_Texte source_:
Eglises d'Asie

A propos de la liberté concédée à une Eglise enchaînée

Publié le 16/02/2016




On l’appelle le Great Firewall (金盾工程) par analogie avec la Grande Muraille de Chine. L’expression désigne le considérable appareil humain et technique mis en place par le ministère de la Sécurité publique pour filtrer et censurer les contenus qui sont publiés sur l’Internet chinois. La …

… politique des censeurs du gouvernement et du Parti n’est pas tant d’effacer les critiques qui pourraient être publiées à son encontre, que d’empêcher les mécontents de se mettre en réseau pour agir collectivement.

Dans l’article ci-dessous, on lira une analyse pertinente de ce phénomène et des implications concrètes qui en découlent pour l’Eglise catholique en Chine. Comme Internet, l’Eglise peut être considérée comme étant un réseau, et comme pour Internet, on constate que si les autorités chinoises laissent un certain degré de liberté individuelle aux catholiques, elles veillent activement à ce que l’Eglise ne puisse s’organiser et s’exprimer en tant que corps social autonome. L’article traduit ici en français par la Rédaction d’Eglises d’Asie est paru le 26 décembre 2015 dans les colonnes du Hong Kong Sunday Examiner, l’hebdomadaire en langue anglaise du diocèse catholique de Hongkong, sous le titre : « Freedom of religion for a Church in chains ».

 

« De par sa nature, le cyberespace transcende les frontières, les rend obsolètes, faisant ainsi du contrôle des données, de l’accès ou des usages d’Internet une activité quasiment perdue d’avance. Pourtant, les Etats-Unis détiennent la plupart des clés autorisant la mise en œuvre de tout verrouillage, surveillance ou blocage informatique. C’est en effet dans ce pays que se trouvent les treize dispositifs d’allocation d’adresses IP, ce qui donne aux Américains une longueur d’avance dans les jeux de manipulation.

Toutefois, lors de la Conférence mondiale sur Internet qui s’est tenue le 16 décembre 2015 à Wuzhen, dans la province du Zhejiang, le président du pays doté sans aucun doute du dispositif de censure le plus développé au monde en termes de contrôle des informations et des images, le président Xi Jinping donc, a insisté sur la nécessité de développer un cyberespace préservé de toute hégémonie et de toute ingérence dans les affaires intérieures d’une nation souveraine.

_Exercice_: Recopiez mot pour mot, dans le texte ci-dessus sur la censure d'Internet en Chine, tout ce qui va de « A propos de » jusqu'à « pour agir collectivement. ».

(Données enregistrées)
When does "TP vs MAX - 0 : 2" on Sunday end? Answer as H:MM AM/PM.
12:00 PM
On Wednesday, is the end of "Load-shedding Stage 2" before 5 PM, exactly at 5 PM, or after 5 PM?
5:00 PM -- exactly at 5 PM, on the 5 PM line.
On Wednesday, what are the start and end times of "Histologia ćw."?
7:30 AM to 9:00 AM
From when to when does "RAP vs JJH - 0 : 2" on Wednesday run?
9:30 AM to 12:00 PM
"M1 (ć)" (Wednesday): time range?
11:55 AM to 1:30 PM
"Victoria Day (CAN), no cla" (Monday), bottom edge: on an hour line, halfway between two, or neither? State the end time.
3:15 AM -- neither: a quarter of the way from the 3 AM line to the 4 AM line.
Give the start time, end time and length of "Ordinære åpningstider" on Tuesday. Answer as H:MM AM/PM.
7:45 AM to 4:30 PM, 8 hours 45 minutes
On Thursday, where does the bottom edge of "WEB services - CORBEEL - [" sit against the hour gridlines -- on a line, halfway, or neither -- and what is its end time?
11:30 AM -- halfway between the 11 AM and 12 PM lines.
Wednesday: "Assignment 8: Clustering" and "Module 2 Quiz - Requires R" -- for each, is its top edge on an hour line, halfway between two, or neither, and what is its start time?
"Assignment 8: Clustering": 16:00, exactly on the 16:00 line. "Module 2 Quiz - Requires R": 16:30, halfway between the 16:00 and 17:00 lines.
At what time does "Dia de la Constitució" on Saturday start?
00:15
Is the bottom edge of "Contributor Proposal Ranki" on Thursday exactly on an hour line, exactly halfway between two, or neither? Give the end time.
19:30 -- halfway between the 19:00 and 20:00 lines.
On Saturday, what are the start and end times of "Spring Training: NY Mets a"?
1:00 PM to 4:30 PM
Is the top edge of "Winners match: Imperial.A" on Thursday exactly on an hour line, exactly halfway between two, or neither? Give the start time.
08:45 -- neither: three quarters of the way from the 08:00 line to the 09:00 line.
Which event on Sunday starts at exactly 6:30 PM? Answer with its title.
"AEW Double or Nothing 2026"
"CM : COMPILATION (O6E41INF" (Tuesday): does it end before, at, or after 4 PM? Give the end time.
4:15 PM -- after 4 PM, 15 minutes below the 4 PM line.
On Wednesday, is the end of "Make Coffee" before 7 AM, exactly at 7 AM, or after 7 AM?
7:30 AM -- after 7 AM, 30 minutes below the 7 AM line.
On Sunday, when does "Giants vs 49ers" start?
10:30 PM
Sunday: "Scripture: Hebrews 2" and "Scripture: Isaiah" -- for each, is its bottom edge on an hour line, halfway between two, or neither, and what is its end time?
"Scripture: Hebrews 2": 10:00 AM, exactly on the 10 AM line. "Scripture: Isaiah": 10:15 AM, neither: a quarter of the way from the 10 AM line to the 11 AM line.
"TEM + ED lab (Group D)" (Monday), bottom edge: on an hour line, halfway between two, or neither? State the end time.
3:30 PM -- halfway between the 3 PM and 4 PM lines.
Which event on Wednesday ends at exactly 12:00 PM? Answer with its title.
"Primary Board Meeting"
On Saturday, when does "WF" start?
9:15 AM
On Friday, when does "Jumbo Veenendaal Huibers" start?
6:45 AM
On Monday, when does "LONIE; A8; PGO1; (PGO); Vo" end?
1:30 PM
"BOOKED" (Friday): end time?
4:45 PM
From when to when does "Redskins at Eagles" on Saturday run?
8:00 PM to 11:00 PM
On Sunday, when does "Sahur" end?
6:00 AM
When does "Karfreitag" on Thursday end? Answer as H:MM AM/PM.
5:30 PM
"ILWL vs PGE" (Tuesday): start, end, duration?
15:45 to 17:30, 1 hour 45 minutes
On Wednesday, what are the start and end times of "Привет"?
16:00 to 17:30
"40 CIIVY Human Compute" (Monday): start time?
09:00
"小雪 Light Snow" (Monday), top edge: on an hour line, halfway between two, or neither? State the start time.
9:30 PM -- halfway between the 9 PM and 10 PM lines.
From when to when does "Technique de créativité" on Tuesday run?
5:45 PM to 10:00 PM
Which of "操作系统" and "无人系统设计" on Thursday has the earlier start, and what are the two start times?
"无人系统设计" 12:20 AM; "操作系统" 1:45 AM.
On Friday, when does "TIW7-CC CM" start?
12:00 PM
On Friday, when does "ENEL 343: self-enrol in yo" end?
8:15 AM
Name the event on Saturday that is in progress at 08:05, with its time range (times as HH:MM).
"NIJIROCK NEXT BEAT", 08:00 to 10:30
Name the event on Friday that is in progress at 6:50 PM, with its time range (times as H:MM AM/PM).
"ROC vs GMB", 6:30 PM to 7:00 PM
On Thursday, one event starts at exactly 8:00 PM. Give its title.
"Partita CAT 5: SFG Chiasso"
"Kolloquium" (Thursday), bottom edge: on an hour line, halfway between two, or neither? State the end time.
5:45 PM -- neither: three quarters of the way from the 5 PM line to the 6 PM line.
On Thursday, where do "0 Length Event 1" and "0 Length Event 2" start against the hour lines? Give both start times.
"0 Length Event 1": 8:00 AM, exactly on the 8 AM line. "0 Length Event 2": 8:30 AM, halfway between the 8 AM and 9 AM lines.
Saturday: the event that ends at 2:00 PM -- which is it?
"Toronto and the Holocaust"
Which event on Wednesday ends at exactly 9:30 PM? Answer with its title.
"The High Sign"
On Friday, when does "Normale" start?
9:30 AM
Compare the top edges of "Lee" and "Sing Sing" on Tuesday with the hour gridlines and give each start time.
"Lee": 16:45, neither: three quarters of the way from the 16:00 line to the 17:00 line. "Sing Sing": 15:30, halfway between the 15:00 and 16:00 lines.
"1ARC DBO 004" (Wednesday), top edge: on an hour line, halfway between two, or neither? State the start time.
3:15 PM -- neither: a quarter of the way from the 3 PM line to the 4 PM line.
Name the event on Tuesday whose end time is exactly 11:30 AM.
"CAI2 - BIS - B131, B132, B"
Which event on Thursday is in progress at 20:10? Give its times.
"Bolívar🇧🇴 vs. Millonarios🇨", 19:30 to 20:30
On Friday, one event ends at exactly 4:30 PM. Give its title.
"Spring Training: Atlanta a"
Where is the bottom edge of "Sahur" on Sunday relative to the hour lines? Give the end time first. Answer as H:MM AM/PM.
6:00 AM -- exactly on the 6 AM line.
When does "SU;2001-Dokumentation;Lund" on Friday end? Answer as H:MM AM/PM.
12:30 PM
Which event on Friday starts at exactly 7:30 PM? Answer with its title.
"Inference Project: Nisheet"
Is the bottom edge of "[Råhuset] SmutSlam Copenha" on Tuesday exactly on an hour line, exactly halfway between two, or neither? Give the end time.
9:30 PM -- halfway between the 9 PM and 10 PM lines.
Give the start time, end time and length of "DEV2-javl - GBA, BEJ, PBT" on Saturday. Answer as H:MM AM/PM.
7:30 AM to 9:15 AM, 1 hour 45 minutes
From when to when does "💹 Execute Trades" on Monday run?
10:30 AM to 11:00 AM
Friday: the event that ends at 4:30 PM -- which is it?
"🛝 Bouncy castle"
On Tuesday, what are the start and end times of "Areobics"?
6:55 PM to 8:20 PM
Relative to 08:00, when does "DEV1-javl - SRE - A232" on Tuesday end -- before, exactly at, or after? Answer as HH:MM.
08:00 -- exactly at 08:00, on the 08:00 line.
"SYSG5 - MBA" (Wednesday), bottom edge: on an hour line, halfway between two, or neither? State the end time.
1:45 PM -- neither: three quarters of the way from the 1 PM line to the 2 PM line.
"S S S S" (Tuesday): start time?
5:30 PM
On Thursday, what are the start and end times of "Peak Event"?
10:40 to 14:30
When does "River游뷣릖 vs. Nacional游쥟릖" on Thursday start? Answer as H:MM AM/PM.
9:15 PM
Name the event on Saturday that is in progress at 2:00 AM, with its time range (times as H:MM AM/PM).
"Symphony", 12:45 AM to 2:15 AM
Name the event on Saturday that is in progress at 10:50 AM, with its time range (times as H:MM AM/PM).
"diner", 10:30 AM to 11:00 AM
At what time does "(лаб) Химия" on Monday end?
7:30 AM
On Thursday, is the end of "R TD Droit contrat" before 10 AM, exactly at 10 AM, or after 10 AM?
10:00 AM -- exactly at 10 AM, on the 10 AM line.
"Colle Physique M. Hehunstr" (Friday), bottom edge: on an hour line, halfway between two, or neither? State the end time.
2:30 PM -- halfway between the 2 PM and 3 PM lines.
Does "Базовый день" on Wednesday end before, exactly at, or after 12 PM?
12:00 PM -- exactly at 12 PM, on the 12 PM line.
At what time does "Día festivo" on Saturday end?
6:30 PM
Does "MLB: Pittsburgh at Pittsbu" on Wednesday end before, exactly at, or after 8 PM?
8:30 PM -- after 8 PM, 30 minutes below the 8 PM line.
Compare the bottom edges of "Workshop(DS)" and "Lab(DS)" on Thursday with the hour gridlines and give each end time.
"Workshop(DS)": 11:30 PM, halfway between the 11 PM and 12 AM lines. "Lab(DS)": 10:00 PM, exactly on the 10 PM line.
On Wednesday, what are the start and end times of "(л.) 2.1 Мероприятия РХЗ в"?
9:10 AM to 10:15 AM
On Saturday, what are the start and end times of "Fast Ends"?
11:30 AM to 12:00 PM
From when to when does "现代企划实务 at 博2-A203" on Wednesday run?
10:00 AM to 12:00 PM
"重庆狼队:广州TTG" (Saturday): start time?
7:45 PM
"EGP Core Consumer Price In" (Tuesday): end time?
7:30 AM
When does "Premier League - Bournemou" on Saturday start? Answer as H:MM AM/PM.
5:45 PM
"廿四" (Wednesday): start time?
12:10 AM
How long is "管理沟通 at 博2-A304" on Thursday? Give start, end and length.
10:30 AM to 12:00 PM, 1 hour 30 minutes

_Réponse_:
A propos de la liberté concédée à une Eglise enchaînée

Publié le 16/02/2016




On l’appelle le Great Firewall (金盾工程) par analogie avec la Grande Muraille de Chine. L’expression désigne le considérable appareil humain et technique mis en place par le ministère de la Sécurité publique pour filtrer et censurer les contenus qui sont publiés sur l’Internet chinois. La …

… politique des censeurs du gouvernement et du Parti n’est pas tant d’effacer les critiques qui pourraient être publiées à son encontre, que d’empêcher les mécontents de se mettre en réseau pour agir collectivement.